The IT industry is known for using terminologies that are hyped. In some cases, it appears that renaming an old approach with a catchier name leads to an increased usage of that old approach. In reality, however, more things have changed than just the name. "The cloud" has become increasingly popular as a term, although many developers have been using some sort of remote, scalable, hosted service for decades. But the cloud environments that are being built today, are really game-changers.
I am very fortunate to be in close contact with engineers working on the biggest cloud systems. At Gluon, we have a SaaS product called Gluon CloudLink, which allows enterprise developers to extend their enterprise services into mobile apps. We offer Gluon CloudLink as a SaaS, and the service itself is hosted on AWS EC2 instances, using Amazon services as RDS and DynamoDB.
As a SaaS provider, the advantage of hosting your SaaS solution in a cloud environment is that developers can access it, regardless where their own infrastructure is hosted. While that sounds great, there is also a downside. Companies that require an IT infrastructure are often a customer with one of the bigger cloud providers, e.g. Amazon, Pivotal, Oracle, Google, IBM, Microsoft. Those companies have a trust relationship and a single account with that provider. While they can shop for third-party services and easily do a technical integration, it requires them to setup a separate billing process.
The move that we are seeing today is a tendency towards cloud marketplaces. In such a marketplace the cloud provider allows third-party SaaS providers to offer their services towards customers of the cloud provider.
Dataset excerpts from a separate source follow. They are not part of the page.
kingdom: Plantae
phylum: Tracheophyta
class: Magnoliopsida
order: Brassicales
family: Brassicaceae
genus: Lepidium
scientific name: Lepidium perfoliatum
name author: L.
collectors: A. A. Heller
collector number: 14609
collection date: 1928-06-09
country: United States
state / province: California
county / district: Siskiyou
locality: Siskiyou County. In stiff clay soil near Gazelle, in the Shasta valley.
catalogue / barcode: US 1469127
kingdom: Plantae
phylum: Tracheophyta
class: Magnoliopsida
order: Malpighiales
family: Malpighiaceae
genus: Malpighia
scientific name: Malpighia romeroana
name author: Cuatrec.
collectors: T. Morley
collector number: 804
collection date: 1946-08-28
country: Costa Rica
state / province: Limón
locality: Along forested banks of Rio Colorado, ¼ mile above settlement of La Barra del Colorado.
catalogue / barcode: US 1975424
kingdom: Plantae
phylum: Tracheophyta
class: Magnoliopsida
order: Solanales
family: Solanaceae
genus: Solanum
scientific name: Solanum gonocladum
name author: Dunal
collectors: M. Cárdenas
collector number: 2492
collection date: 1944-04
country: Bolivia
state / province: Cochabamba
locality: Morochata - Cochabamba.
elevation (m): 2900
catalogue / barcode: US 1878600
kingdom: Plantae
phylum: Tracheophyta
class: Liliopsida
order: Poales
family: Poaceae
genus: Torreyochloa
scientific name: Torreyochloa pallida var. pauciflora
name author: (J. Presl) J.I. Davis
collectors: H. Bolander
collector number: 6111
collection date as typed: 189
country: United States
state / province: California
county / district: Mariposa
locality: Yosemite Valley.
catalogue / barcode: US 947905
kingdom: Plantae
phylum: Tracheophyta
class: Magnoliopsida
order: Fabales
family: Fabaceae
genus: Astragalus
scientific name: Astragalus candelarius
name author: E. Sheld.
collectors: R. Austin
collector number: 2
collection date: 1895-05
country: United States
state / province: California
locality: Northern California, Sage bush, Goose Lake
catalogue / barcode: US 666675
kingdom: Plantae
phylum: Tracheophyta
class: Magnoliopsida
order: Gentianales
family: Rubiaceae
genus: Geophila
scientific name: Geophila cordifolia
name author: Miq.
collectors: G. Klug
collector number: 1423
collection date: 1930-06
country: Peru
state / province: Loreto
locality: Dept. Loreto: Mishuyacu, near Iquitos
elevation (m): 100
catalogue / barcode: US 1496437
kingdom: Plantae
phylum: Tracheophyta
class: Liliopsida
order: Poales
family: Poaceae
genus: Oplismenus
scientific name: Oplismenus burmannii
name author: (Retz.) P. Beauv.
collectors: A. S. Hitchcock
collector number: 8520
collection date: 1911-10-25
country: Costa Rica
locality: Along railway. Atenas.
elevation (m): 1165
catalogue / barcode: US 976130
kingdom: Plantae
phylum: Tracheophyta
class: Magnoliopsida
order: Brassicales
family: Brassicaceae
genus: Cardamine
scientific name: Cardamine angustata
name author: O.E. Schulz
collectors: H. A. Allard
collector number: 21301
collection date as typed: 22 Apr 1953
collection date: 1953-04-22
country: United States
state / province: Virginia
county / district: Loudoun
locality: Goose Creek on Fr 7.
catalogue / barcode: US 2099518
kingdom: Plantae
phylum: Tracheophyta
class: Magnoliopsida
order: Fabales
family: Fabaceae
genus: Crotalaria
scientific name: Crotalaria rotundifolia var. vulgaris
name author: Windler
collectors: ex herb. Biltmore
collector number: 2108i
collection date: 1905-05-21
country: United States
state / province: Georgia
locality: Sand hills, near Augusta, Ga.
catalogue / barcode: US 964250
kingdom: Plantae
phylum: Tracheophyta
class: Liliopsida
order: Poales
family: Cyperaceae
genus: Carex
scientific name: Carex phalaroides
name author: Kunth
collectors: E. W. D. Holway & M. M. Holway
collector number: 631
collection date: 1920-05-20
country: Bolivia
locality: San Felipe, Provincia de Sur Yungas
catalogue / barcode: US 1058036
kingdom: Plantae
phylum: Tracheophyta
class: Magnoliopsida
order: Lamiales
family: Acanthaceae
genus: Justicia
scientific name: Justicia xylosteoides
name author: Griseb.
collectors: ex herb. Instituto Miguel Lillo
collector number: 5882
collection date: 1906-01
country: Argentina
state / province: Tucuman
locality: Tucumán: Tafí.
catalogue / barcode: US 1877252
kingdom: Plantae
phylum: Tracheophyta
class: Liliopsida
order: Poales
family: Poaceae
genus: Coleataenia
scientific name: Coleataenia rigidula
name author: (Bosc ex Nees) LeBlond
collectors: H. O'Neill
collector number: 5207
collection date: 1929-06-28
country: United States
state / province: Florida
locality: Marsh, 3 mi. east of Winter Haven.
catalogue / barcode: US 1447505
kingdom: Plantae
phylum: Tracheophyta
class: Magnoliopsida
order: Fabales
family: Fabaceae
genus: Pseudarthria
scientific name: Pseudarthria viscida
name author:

This is a triple win:
- The end customer has a single point of contact (and billing), which is the cloud provider
- The cloud provider has a more complete offer for his customers, which keeps the customer happy and loyal
- The SaaS provider benefits from the customer ecosystem and infrastructure provided by the cloud provider
In the past, when you had an account with a cloud provider, you almost exclusively used the services developed and provided by the cloud provider. But in many cases, developers want to use other services as well. Rather than developers having to deploy the other services on the cloud systems, it is often more beneficial if those services are offered by the cloud provider as well, and integrated into their infrastructure.
This concept makes it possible for cloud providers to offer services in different vertical markets, that require specific expertise. Their offering can become much wider than today.
I see similarities between this evolution and opening Apple AppStore and Google Play Store to third-party developers. In both cases, the big providers (cloud providers or mobile providers) realized the advantages of working together with third-party software developers, rather than doing everything themselves.
SaaS developers, on the other hand, benefit from more visibility and easier integration. Depending on how the cloud provider organizes it, the partner network can be extremely valuable for the SaaS developers, as it can facilitate the sales and marketing process for them. In the end, the customer of a cloud provider expects a fairly complete offering from its provider, hence the latter benefits from hooking the customer with the third-party service that best matches its requests.
All big cloud providers either have this in place, or are working on it. And it's going at a high speed. Personally, I am pleasantly surprised to see how fast this evolution is taking place. The cloud vendors are typically big companies, and it is not always easy for them to innovate quickly. But the amount of flexibility and innovation that I have been seeing over the past year in some of the biggest cloud providers is really astonishing. I have the greatest respect for the engineers working on those systems, as they have to fit a number of old and recent requirements into a single product, e.g. security, microservices, container support, scalability, availability, service discovery, binding, etc.
While it is hard for a small company to create their own IaaS/PaaS infrastructure like the big cloud providers do, there is a myriad of other opportunities. Those cloud marketplaces can only work when there is a sufficient amount of third-party services that is being offered via the marketplace. Hence, it is a great time for SaaS companies to offer their product via the cloud marketplaces of the different cloud vendors.